Proprio ieri, durante un convegno a lui dedicato, il pronipote Nino Melito Petrosino ha raccontato la storia di Joe in un contesto elegante: l'aula d'onore della School of Management di via Ventimiglia, a Torino. Un evento che ha visto la partecipazione di illustri relatori, tra cui Luca Pantanella, segretario generale provinciale del sindacato di Polizia di Stato FSP, il vice questore di Torino Luigi Mitola, l'assessore regionale alla Sicurezza Enrico Bussalino, il vice presidente nazionale di FSP Franco Maccari e la dottoressa Marzia Giustolisi, dirigente della Squadra Mobile di Torino.
Il convegno ha offerto spunti di riflessione sull'evoluzione della mafia in Italia, e su come la criminalità oggi si stia evolvendo, modificando i volti e le dinamiche. In particolare, Luigi Mitola ha evidenziato come "il movimento migratorio porta risorse e manodopera ma anche una nuova criminalità", sottolineando che, un tempo, erano gli italiani ad esportare la mafia negli Stati Uniti, mentre oggi la situazione è cambiata, e la mafia si è adattata, infiltrandosi in ambienti e settori economici più insospettabili.
La dottoressa Giustolisi, con la sua lunga esperienza nell'Antimafia, ha offerto una testimonianza personale, raccontando le difficoltà e le sfide quotidiane che i poliziotti devono affrontare nella lotta alla criminalità organizzata.
NINO MELITO PETROSINO
L'intervento di Pantanella ha dato una lettura precisa della mafia, definita "un anti-stato che si sostituisce alle istituzioni", spiegando come oggi "la mafia viaggia con i colletti bianchi, non con la lupara" e come le organizzazioni criminali si inseriscano sempre più nell'economia legale, approfittando di situazioni favorevoli e operando spesso sotto la superficie, lontano dai riflettori.

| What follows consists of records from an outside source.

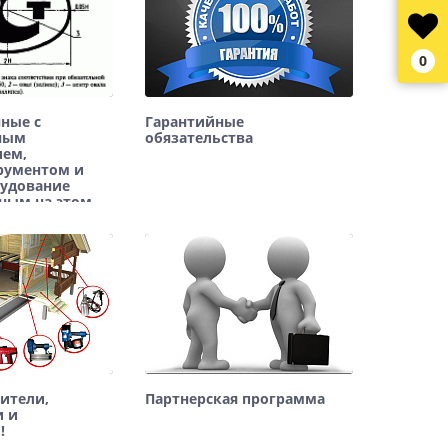
0
нные с
Гарантийные
ным
обязательства
ием,
рументом и
рудование
ным на этом
оители,
Партнерская программа
и и
!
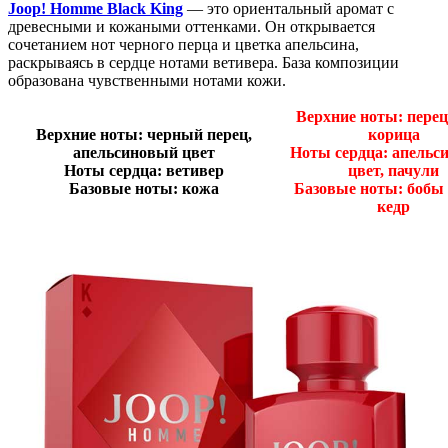
Joop! Homme Black King
— это ориентальный аромат с
древесными и кожаными оттенками. Он открывается
сочетанием нот черного перца и цветка апельсина,
раскрываясь в сердце нотами ветивера. База композиции
образована чувственными нотами кожи.
Верхние ноты: перец
Верхние ноты: черный перец,
корица
апельсиновый цвет
Ноты сердца: апельс
Ноты сердца: ветивер
цвет, пачули
Базовые ноты: кожа
Базовые ноты: бобы 
кедр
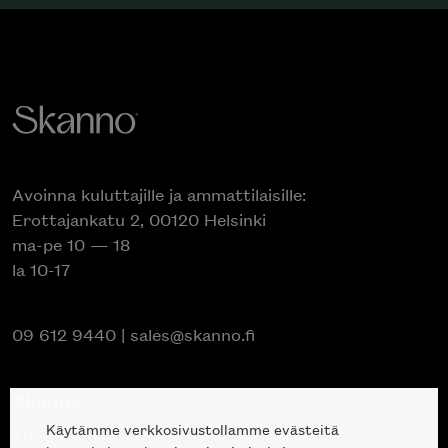
Avoinna kuluttajille ja ammattilaisille:
Erottajankatu 2, 00120 Helsinki
ma-pe 10 — 18
la 10-17
09 612 9440
|
sales@skanno.fi
Skanno
Käytämme verkkosivustollamme evästeitä
Tuotteet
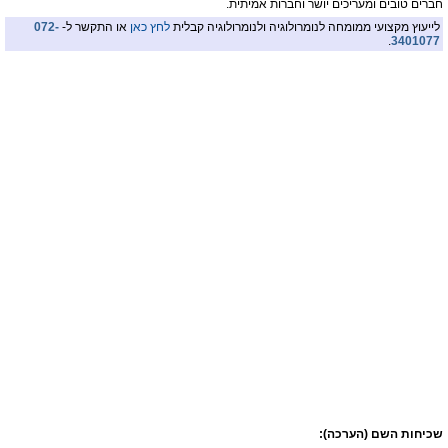
חברים טובים ומעריכים יושר וחברות אמיתית.
לייעוץ מקצועי ממומחה לנומרולוגיה ולנומרולוגיה קבלית
לחץ כאן
או התקשר ל-
072-
.
3401077
שכיחות השם (הערכה):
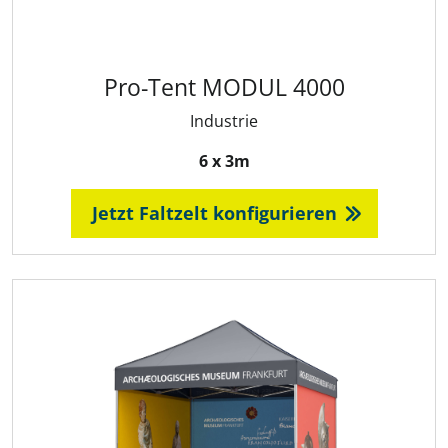
Pro-Tent MODUL 4000
Industrie
6 x 3m
Jetzt Faltzelt konfigurieren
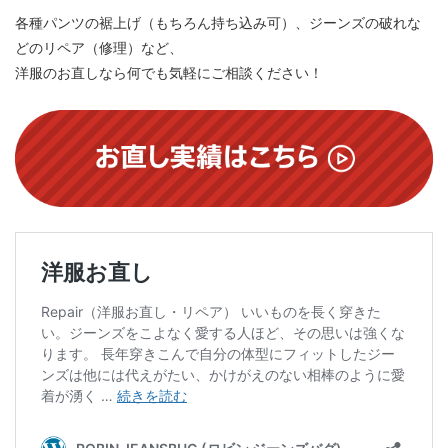
各種パンツの裾上げ（もちろん持ち込み可）、ジーンズの破れな
どのリペア（修理）など、
洋服のお直しなら何でも気軽にご相談ください！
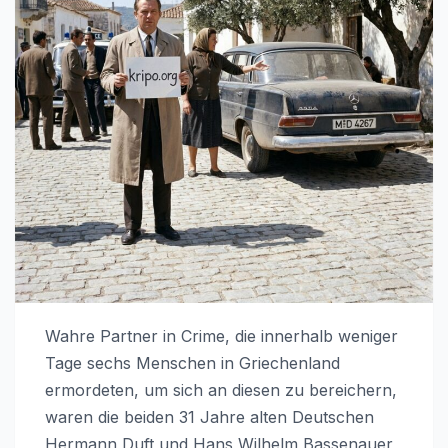
Wahre Partner in Crime, die innerhalb weniger
Tage sechs Menschen in Griechenland
ermordeten, um sich an diesen zu bereichern,
waren die beiden 31 Jahre alten Deutschen
Hermann Duft und Hans Wilhelm Bassenauer,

Ma la parte centrale della giornata è stata la narrazione di Nino Melito Petrosino, che ha ripercorso la straordinaria vita del suo illustre antenato, il cui nome è indissolubilmente legato alla lotta contro la mafia e alla difesa della legge. Joe Petrosino, nato Giuseppe Petrosino il 30 agosto 1860 a Padula, in provincia di Salerno, emigrò con la sua famiglia negli Stati Uniti nel 1873. Cresciuto nel sobborgo di Little Italy a New York, Joe iniziò a lavorare giovanissimo come strillone e lustrascarpe. Nonostante le difficoltà economiche e sociali, la sua determinazione lo portò a entrare nella polizia di New York, dove si distinse subito per la sua intelligenza, il suo coraggio e la sua dedizione al lavoro.

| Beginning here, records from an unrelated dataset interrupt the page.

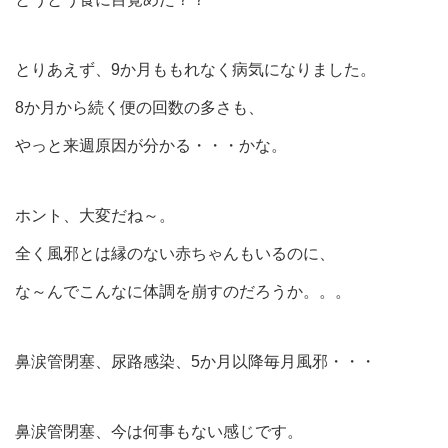
とりあえず、9か月ももれなく病気になりました。
8か月から続く便の回数の多さも、
やっと来週原因が分かる・・・かな。
ホント、大変だね～。
全く風邪とは縁のない赤ちゃんもいるのに、
な～んでこんなに体調を崩すのだろうか。。。
鼻涙管閉塞、尿路感染、5か月以降毎月風邪・・・
鼻涙管閉塞、今は何事もない感じです。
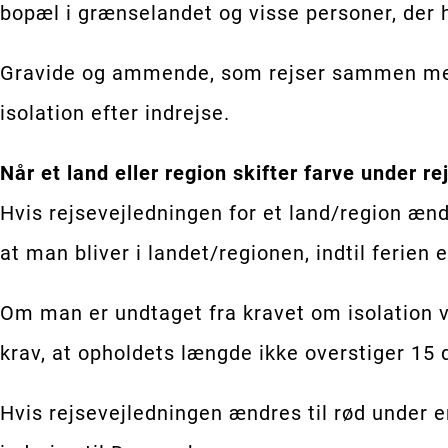
bopæl i grænselandet og visse personer, der 
Gravide og ammende, som rejser sammen med 
isolation efter indrejse.
Når et land eller region skifter farve under re
Hvis rejsevejledningen for et land/region ænd
at man bliver i landet/regionen, indtil ferien e
Om man er undtaget fra kravet om isolation v
krav, at opholdets længde ikke overstiger 15 
Hvis rejsevejledningen ændres til rød under 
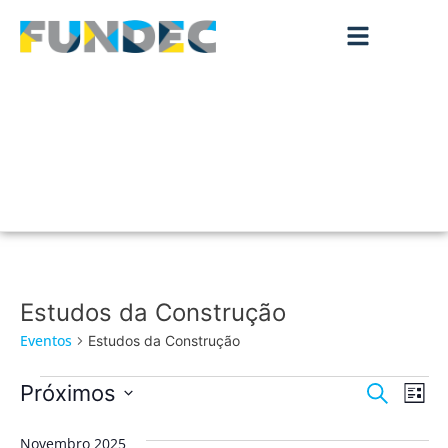
Estudos da Construção
Eventos
Estudos da Construção
Nave
Na
Próximos
Pesquisar
Lista
de
Selecione
de
a
vis
Novembro 2025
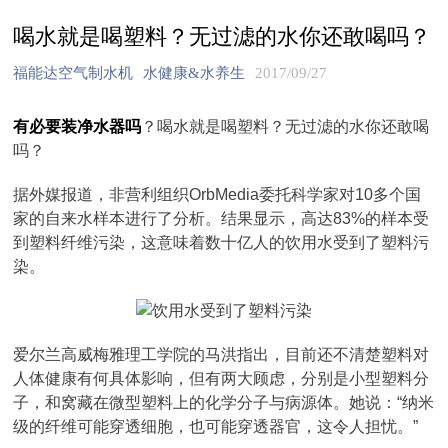
喝水就是喝塑料？无过滤的水你还敢喝吗？
福能达空气制水机
水健康&水养生
2017/09/27
有必要装净水器吗
？喝水就是喝塑料？无过滤的水你还敢喝
吗？
据外媒报道，非营利组织OrbMedia委托科学家对10多个国
家的自来水样本进行了分析。结果显示，高达83%的样本受
到塑料纤维污染，这意味着数十亿人的饮用水受到了塑料污
染。
爱尔兰高威梅雅理工学院的马洪指出，目前还不清楚塑料对
人体健康有何具体影响，但有两大顾虑，分别是小型塑料分
子，和窝藏在微型塑料上的化学分子与病源体。她说：“纳米
级的纤维可能穿透细胞，也可能穿透器官，这令人担忧。”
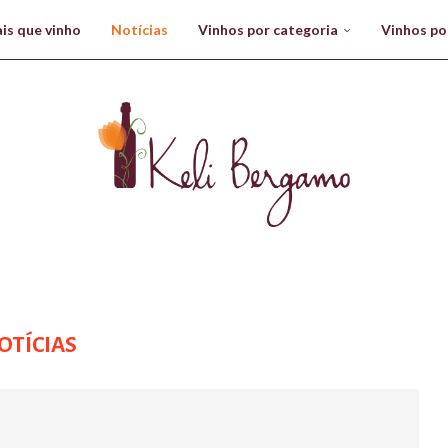
is que vinho
Notícias
Vinhos por categoria
Vinhos po
OTÍCIAS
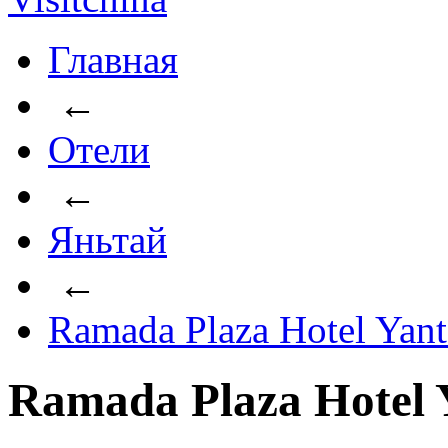
Главная
←
Отели
←
Яньтай
←
Ramada Plaza Hotel Yant
Ramada Plaza Hotel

Nel 1883, dopo aver lavorato come informatore, Joe Petrosino fu ammesso nella polizia. Era l'unico italiano in un corpo di polizia dominato da irlandesi ed ebrei, ma la sua conoscenza delle dinamiche criminali di Little Italy e la sua abilità nel comunicare con gli immigrati italiani lo resero un elemento prezioso. Petrosino divenne ben presto un simbolo della lotta alla criminalità, un uomo capace di entrare nei circuiti della mafia italoamericana e sconfiggerla dall'interno.
Nel 1895, grazie all'appoggio di Theodore Roosevelt, allora assessore alla polizia e futuro presidente degli Stati Uniti, Petrosino fu promosso sergente e assegnato alla lotta contro la "Mano Nera", una delle prime organizzazioni mafiose negli Stati Uniti. Petrosino, con la sua squadra, combatté strenuamente contro il racket e la corruzione, risolvendo casi di grande rilievo, tra cui il celebre "delitto del barile" del 1903. La sua lotta contro la mafia italoamericana divenne leggendaria, tanto che Joe Petrosino divenne un simbolo della giustizia, amato dalla comunità italiana e temuto dai criminali.

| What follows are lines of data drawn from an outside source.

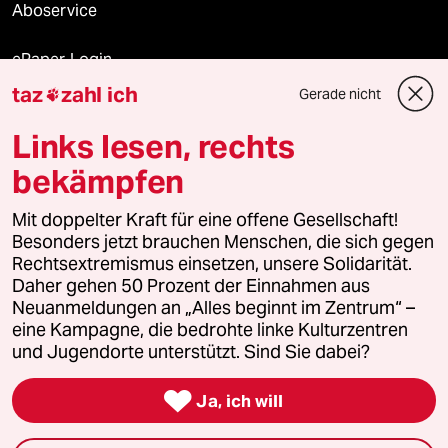
Aboservice
ePaper Login
taz
zahl ich
Gerade nicht

Downloads für Abonnierende
Links lesen, rechts
bekämpfen
© 2026 taz Verlags und Vertriebs GmbH
Alle Rechte vorbehalten. Bei rechtlichen Fragen oder für Genehmigungen
Mit doppelter Kraft für eine offene Gesellschaft!
wenden Sie sich bitte an
lizenzen@taz.de
Besonders jetzt brauchen Menschen, die sich gegen
Rechtsextremismus einsetzen, unsere Solidarität.
Daher gehen 50 Prozent der Einnahmen aus
Feedback
Redaktionsstatut
Kommune-Richtlinien
KI-
Neuanmeldungen an „Alles beginnt im Zentrum“ –
eine Kampagne, die bedrohte linke Kulturzentren
Leitlinie
Informant
Datenschutz
Impressum
AGB
und Jugendorte unterstützt. Sind Sie dabei?
Seitenwende
Einwilligungen widerrufen (Ads)

Ja, ich will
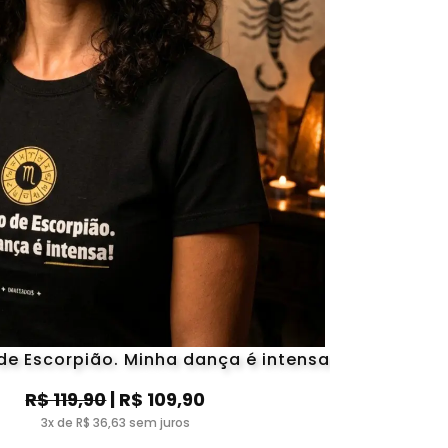
de Escorpião. Minha dança é intensa
R$ 119,90
| R$ 109,90
3x de R$ 36,63 sem juros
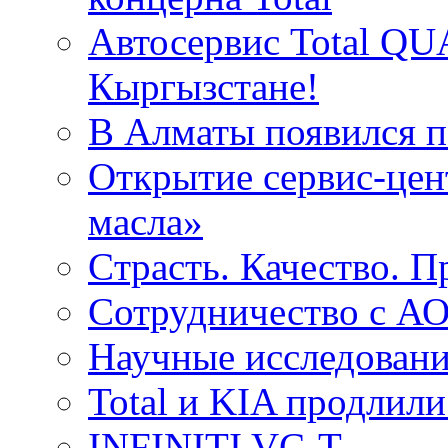
Автосервис Total QU
Кыргызстане!
В Алматы появился пе
Открытие сервис-цент
масла»
Cтрасть. Качество. 
Сотрудничество с 
Научные исследовани
Total и KIA продлили
INFINITI VC-T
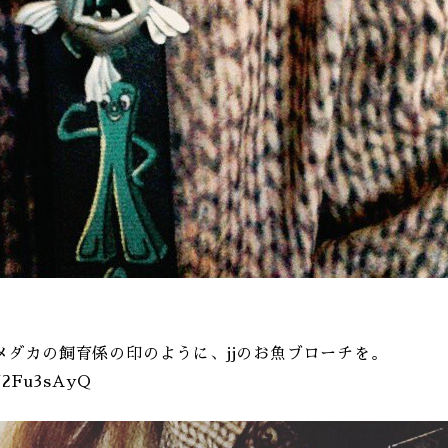
メダカの飼育係の印のように、jjのお魚ブローチを。
FJ2Fu3sAyQ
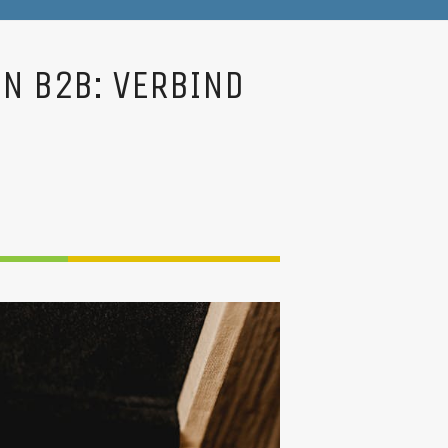
IN B2B: VERBIND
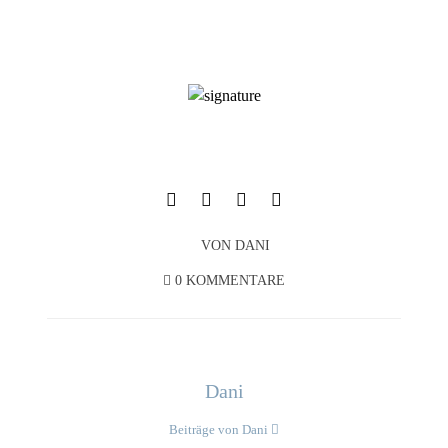
VON
DANI
0 KOMMENTARE
Dani
Beiträge von Dani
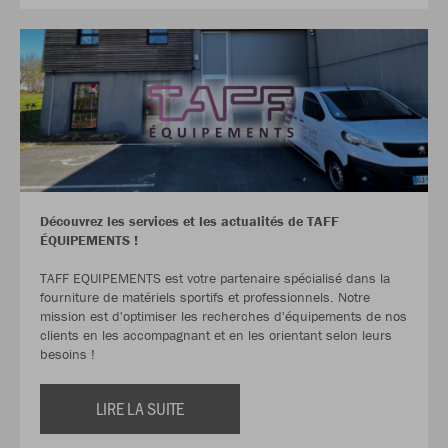
Découvrez les services et les actualités de TAFF
ÉQUIPEMENTS !
TAFF EQUIPEMENTS est votre partenaire spécialisé dans la
fourniture de matériels sportifs et professionnels. Notre
mission est d'optimiser les recherches d'équipements de nos
clients en les accompagnant et en les orientant selon leurs
besoins !
LIRE LA SUITE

Pantanella, Giustolisi, Mitola, Bussolino e Davide Caregnato, direttore di Saa
Tuttavia, il destino di Petrosino si compì tragicamente in Italia. Nel 1909, mentre era in missione segreta in Sicilia per combattere la mafia, Petrosino fu assassinato a Palermo. Il 12 marzo, durante una passeggiata in piazza Marina, fu raggiunto da quattro colpi di pistola che lo uccisero sul colpo. La sua morte scosse profondamente l'America e l'Italia: il console degli Stati Uniti a Palermo scrisse al suo governo: «Petrosino ucciso a revolverate nel centro della città questa sera. Gli assassini sconosciuti. Muore un martire». La notizia della sua morte divenne subito un simbolo del sacrificio per la giustizia, e il suo funerale a New York fu un evento di proporzioni epiche, con oltre 250.000 persone che parteciparono al corteo.
JOE PETROSINO
Oggi, a distanza di oltre un secolo, la figura di Joe Petrosino continua a essere celebrata come un eroe della lotta contro la criminalità. La sua morte, così come la sua vita, è un monito per tutti coloro che credono che la giustizia debba prevalere. In un mondo in cui la mafia cambia volto, adattandosi ai tempi, la memoria di Petrosino è più viva che mai, un faro che continua a illuminare il cammino della legalità.